Work to complete:
When a line in the entries below contains the word "agoricNames", copy that line.

Working data:
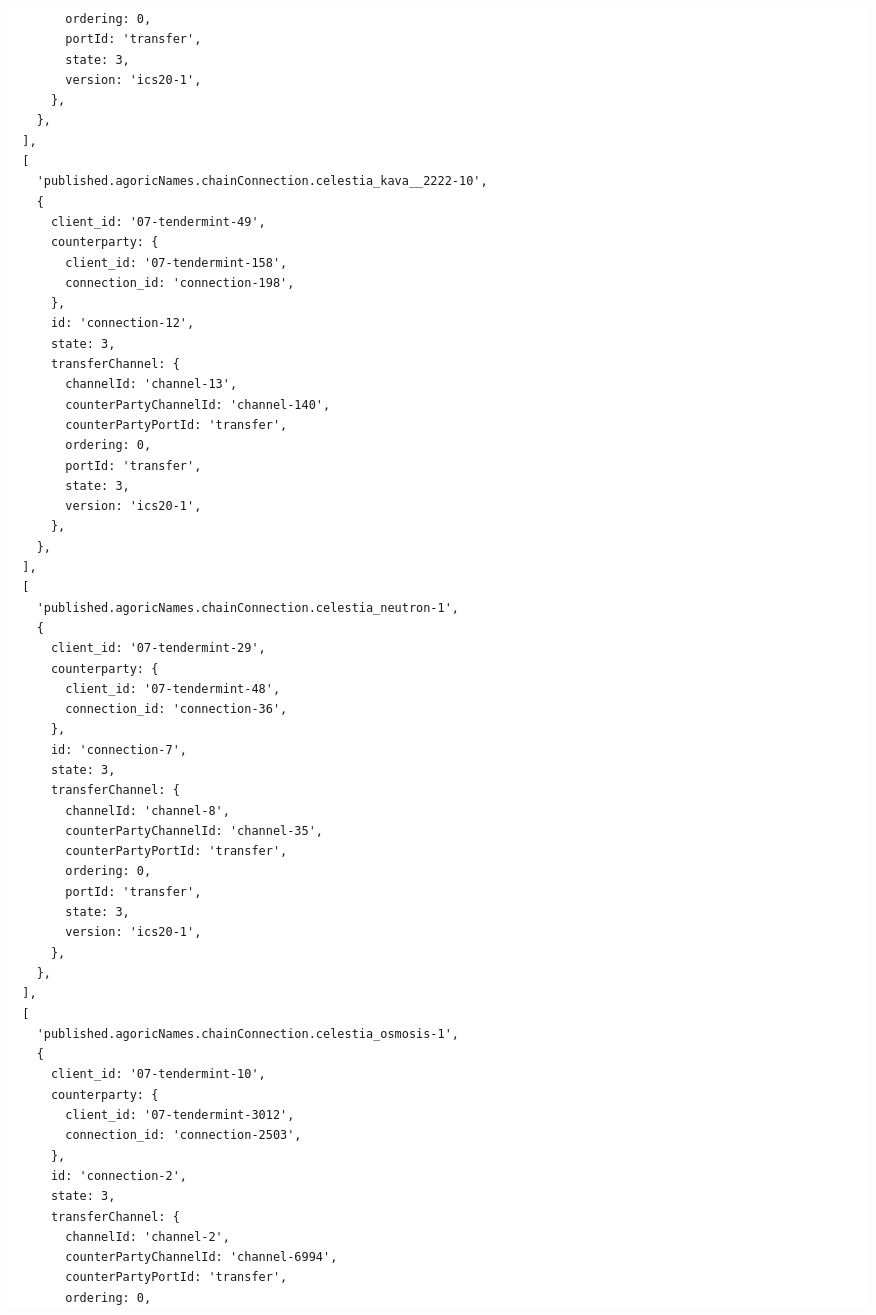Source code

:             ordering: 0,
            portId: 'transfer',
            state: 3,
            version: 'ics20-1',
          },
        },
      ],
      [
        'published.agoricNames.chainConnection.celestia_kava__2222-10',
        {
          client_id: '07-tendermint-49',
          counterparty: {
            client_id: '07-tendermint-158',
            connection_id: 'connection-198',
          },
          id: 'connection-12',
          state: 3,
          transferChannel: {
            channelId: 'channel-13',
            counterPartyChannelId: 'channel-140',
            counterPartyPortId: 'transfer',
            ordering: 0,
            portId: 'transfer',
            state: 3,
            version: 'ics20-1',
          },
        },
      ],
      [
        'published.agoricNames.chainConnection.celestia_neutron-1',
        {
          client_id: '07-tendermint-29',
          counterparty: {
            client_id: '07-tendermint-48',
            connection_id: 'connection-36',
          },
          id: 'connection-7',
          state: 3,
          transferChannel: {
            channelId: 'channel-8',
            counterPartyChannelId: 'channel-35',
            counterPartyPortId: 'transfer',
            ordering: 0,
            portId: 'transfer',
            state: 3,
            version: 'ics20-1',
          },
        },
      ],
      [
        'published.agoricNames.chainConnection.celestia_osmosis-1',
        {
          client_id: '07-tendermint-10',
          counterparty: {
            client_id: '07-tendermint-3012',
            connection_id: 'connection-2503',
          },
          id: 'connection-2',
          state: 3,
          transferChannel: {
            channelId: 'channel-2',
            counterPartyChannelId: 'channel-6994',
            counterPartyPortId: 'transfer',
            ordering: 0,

Task output:
        'published.agoricNames.chainConnection.celestia_kava__2222-10',
        'published.agoricNames.chainConnection.celestia_neutron-1',
        'published.agoricNames.chainConnection.celestia_osmosis-1',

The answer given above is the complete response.